# Metal Roof Screws Leaking



## tinner666

Exposed screws need maintenance. They're gonna let water in around them, even if you can't see it. Until the wood rots in those spots. 
Every few years, I believe you'll need to go up 1 screw size and replace them all.
Never use the system myself.


----------



## pyper

I've got a metal roof with screws like you describe.

The roof should have been installed over a waterproof membrane, like felt. If it's not, then it's not on right.

If there's a small leak, it ought to drip off (or worst case down) the screw and hit the felt.

It seems like it should take a long, long, time before the very small amount of water could get past the felt. Mine shows no signs of water on the underside of the roof decking after at least 5 years.

The point of failure is the rubber gasket. Just replace the screws that leak, and don't screw them in so tight.


----------



## tinner666

Tightness can make some difference. Not much. Listen to the roof installed with exposed fasteners. You can hear it shifting as the metal heats in the morning and trying to find a way to expant between the screws. The metal loosens the screws with all it's movement. The holes around the screws elongate to accomadate the movement.
5 years is a good run without leaks. Bck out a few screws and see if the wood shows signs of dampness yet.

That's why real metal roofs have expansion built into them.

http://www.albertsroofing.com/Tin%20Roofing%20photo_gallery.htm


----------



## Tom Struble

those kinda of roofs are usually meant for open purlin ag buildings
not houses


----------



## JDM

Tightening the screws may not actually help, in fact it can make it worse. If you overtighten the screws it can cause them to leak. You need to remove the screws that are leaking now and replace them with #14 oversized roofing screws. You can do the job yourself.


----------



## WBNC

the ones that i can reach i have tightened just a bit. i did not want the busings to mushroom...:thumbsup:


----------



## pyper

tomstruble said:


> those kinda of roofs are usually meant for open purlin ag buildings not houses



Screw down metal roofing is becoming very common in the South. It's commonly put over old roofs. In new construction they usually put sheathing on the roof first. Some installers put purlins on top of the sheathing (or old roof) and some don't.

FWIW, my shed has had "5V" metal roofing for 15 or more years (it was there when we bought it). It's open on the bottom, and as far as I can see there are no leaks (I just checked -- the remnants of hurricane Ida just dropped 4 or more inchees of water on us, so if there was a leak it would be easy to spot). It's not even put on with screws, but nails with little neoprene washers.


----------



## Tom Struble

just because its becoming common dont mean its the way to do it:no:
the more of these roof you see the more problems your going to see with screws leaking
think about it every one of those thousands of screws have to seal perfectly ,the roof on your shed is the place for that product

a conceled fastener roof for a house imo


----------



## pyper

tomstruble said:


> just because its becoming common dont mean its the way to do it:no:
> the more of these roof you see the more problems your going to see with screws leaking
> think about it every one of those thousands of screws have to seal perfectly ,the roof on your shed is the place for that product
> 
> a concealed fastener roof for a house imo



You make it sound like there's no margin of error on installing the screws.

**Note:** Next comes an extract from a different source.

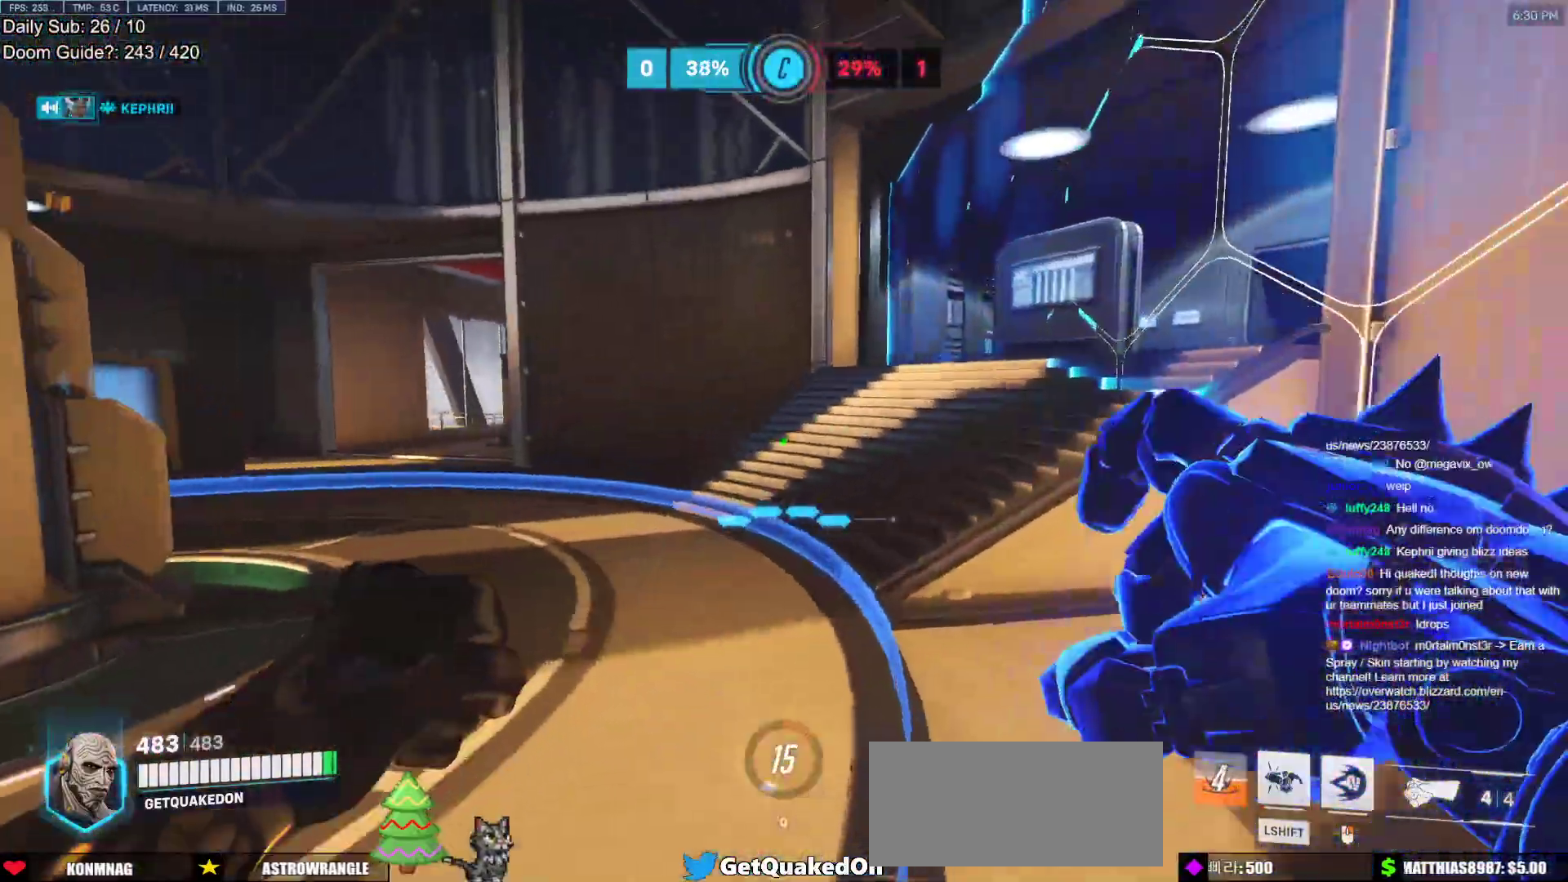
{"keys": ["space", "w"], "mouse": [], "events": [[317, "space", "down"]]}
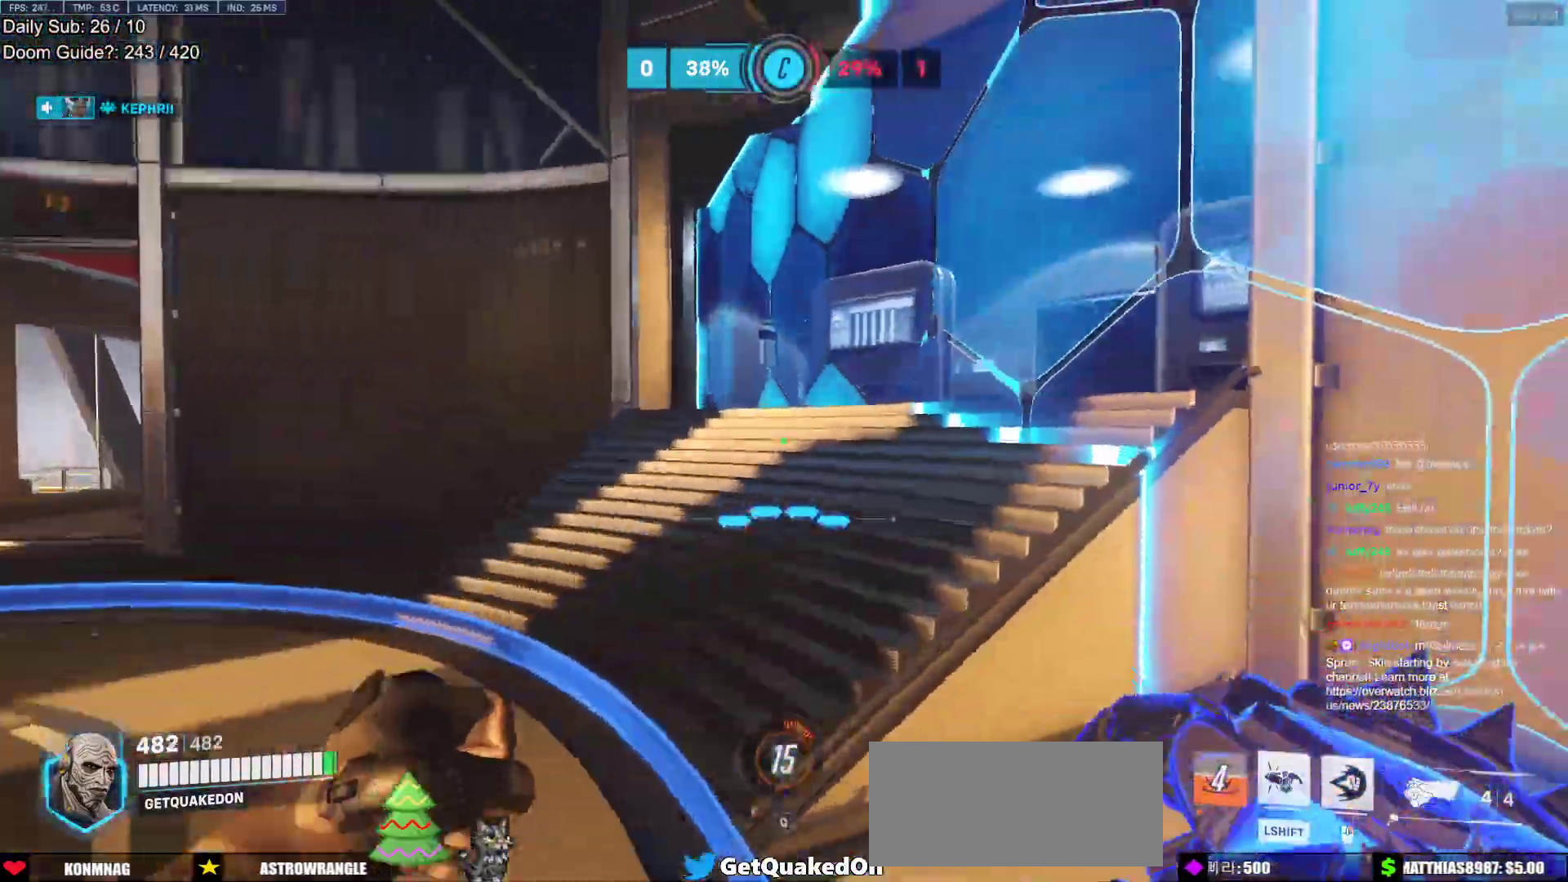
{"keys": ["a", "w"], "mouse": [], "events": [[17, "a", "down"], [17, "space", "up"]]}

The fact that my shed, built probably 20 years ago by guys who didn't know what they were doing, still doesn't leak even after 4 inches of rain, suggests otherwise. 

Concealed fasteners sound like they'd be superior, but the screw-through systems seem to be fairly robust. How much more does the material for a concealed-fastener roof cost? It's not like we're going to change anything at this point though, but I'm curious. Actually, if I did get a leak from a screw I would probably be tempted to put a dab of silicon caulk on the screw head.


----------



## tinner666

"Concealed fasteners sound like they'd be superior, but the screw-through systems seem to be fairly robust. How much more does the material for a concealed-fastener roof cost?" 
I don't know. Doing residential, I've never had reason to price the exposed fastener system. I'm more into the 'century' roof.
I do get many calls to repair/recaulk/rescrew that type though. Never bothered to bid one. I've been under them often and it's a neat sound to her as the sun starts warming those panels. Little twings, twangs, and other noises abound as the metal tries moving under the strain of expansion. Pretty neat!


----------



## pyper

tinner666 said:


> I've been under them often and it's a neat sound to her as the sun starts warming those panels. Little twings, twangs, and other noises abound as the metal tries moving under the strain of expansion. Pretty neat!



I'm under mine all the time as it heats and cools and it doesn't do that. I wonder what the difference is.


----------



## tracker911

Felt paper under a melal roof is noware near as good as a old asphalt roof for helping stop leaks. I have been installing metal roofs since metal roofing was first on the market. Hundreds maybe a thousand so far. Had a few leaks but all in all metal is the way to go. The hidden screw roofs are best on homes for that reason but the cost is substantial and probably not worth the upgrade. about double the cost. We have put metal roofs on homes all over Arkansas with the 105 degree summers and 0 degree winters and just have not had probems. Some of the first houses we did had to have whole house screew changes because the rubber on the screws was eroding but the new rubber is much better. I did my own house with 26 gage v roofing and plan to never go up on it again.


----------



## MJW

Ask your supplier. Steel has no warranty, only the paint. I feel it's an inferior product for homes. It may work better in warmer climates though.


----------



## Tom Struble

tracker911 said:


> Felt paper under a melal roof is noware near as good as a old asphalt roof for helping stop leaks. I have been installing metal roofs since metal roofing was first on the market. Hundreds maybe a thousand so far. Had a few leaks but all in all metal is the way to go. The hidden screw roofs are best on homes for that reason but the cost is substantial and probably not worth the upgrade. about double the cost. We have put metal roofs on homes all over Arkansas with the 105 degree summers and 0 degree winters and just have not had probems. Some of the first houses we did had to have whole house screew changes because the rubber on the screws was eroding but the new rubber is much better. I did my own house with 26 gage v roofing and plan to never go up on it again.


 
never say never,ive seen those screws actually back out and stainless steel rivets sheared from the movement of the panel


----------